EXERCISE
Your task is to reproduce, exactly and only, the lines running from the line containing "left ear: (1077, 441)" to the end of the data below, both included.

GIVEN RECORDS

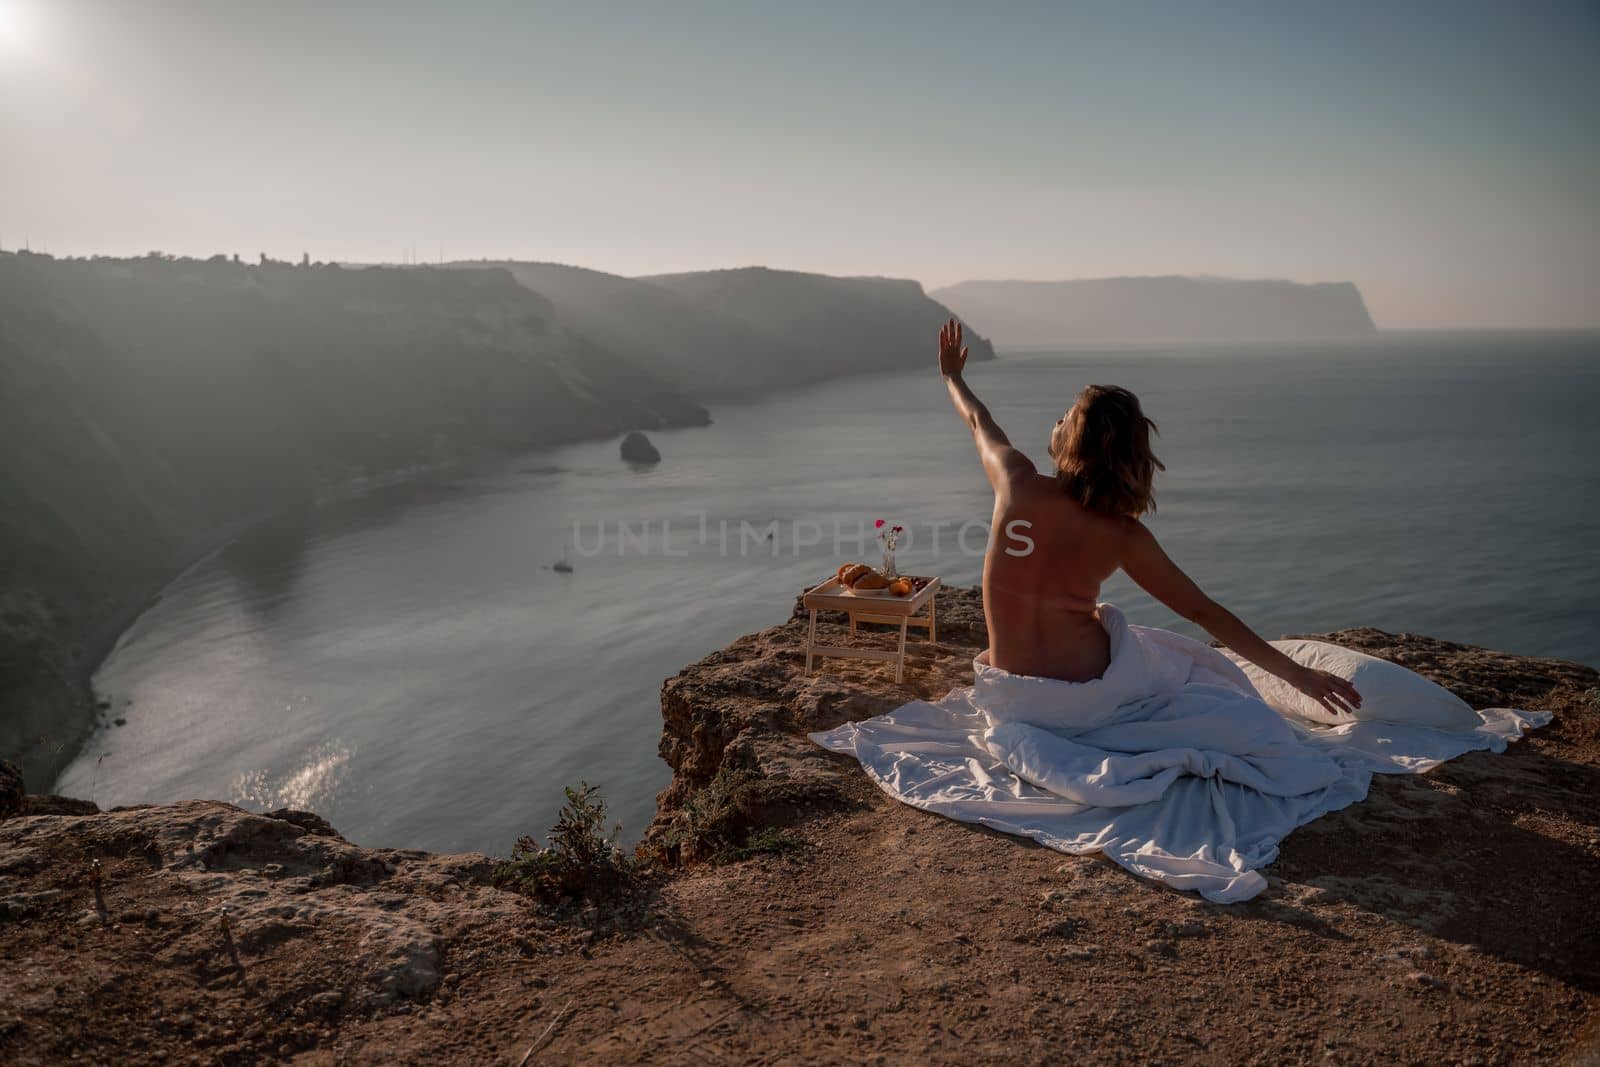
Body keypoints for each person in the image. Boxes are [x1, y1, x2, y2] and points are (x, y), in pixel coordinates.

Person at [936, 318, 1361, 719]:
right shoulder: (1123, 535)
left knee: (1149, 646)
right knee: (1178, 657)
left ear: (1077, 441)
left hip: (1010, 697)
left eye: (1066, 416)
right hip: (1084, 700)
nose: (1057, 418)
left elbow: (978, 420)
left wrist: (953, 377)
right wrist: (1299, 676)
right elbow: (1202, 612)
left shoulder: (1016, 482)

RESULT
left ear: (1077, 441)
left hip: (1010, 697)
left eye: (1066, 416)
right hip: (1084, 700)
nose: (1057, 418)
left elbow: (978, 420)
left wrist: (953, 377)
right wrist: (1299, 676)
right elbow: (1202, 612)
left shoulder: (1016, 482)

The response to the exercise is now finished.